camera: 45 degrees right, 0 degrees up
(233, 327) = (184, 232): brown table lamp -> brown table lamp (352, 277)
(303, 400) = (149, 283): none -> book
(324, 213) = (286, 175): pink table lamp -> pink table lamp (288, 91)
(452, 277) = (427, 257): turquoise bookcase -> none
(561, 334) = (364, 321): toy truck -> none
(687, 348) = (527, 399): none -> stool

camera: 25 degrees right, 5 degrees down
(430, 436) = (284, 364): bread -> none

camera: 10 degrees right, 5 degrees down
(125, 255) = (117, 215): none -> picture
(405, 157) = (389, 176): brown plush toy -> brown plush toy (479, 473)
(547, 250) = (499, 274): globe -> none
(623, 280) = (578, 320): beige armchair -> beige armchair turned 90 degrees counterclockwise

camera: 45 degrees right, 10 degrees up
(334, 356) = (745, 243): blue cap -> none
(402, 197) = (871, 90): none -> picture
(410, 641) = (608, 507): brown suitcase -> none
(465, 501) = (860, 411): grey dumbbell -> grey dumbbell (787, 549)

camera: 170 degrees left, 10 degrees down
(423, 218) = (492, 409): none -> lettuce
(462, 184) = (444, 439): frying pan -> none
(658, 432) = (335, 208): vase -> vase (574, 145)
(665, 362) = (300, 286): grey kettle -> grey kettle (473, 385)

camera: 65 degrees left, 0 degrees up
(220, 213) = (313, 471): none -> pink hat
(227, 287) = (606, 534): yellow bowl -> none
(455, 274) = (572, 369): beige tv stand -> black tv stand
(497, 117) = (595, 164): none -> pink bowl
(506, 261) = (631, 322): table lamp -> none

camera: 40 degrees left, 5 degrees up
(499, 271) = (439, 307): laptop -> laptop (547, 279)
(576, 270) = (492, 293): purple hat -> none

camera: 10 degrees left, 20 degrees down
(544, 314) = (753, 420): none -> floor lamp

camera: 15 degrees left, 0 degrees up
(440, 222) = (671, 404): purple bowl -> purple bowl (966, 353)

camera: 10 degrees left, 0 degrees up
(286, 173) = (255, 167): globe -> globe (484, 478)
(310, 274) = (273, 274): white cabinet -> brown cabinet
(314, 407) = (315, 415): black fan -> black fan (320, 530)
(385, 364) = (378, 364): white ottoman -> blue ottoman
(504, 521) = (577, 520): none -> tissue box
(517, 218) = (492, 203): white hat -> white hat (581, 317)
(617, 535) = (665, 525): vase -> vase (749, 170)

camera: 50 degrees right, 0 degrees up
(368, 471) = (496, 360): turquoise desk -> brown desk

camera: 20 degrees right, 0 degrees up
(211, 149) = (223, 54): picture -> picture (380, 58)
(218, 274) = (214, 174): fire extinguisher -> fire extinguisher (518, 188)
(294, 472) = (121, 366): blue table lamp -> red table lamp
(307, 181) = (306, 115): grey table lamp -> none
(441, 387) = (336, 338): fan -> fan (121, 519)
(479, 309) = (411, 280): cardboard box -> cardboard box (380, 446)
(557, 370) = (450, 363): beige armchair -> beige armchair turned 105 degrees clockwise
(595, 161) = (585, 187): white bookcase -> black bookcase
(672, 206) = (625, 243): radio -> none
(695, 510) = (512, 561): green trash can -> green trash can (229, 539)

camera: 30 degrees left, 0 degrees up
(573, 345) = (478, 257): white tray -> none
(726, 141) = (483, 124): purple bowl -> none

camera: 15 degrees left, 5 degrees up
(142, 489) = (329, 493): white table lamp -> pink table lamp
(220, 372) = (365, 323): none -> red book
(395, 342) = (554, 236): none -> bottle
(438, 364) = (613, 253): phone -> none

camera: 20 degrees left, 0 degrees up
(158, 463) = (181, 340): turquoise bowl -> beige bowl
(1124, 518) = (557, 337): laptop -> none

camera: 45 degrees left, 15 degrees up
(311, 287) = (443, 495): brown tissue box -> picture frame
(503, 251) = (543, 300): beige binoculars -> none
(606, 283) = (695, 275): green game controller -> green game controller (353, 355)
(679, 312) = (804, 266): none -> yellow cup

===============

From the listing, tally every line with the word "beige" in it and give only the tally.

### OUTPUT FOR THIS EXERCISE
5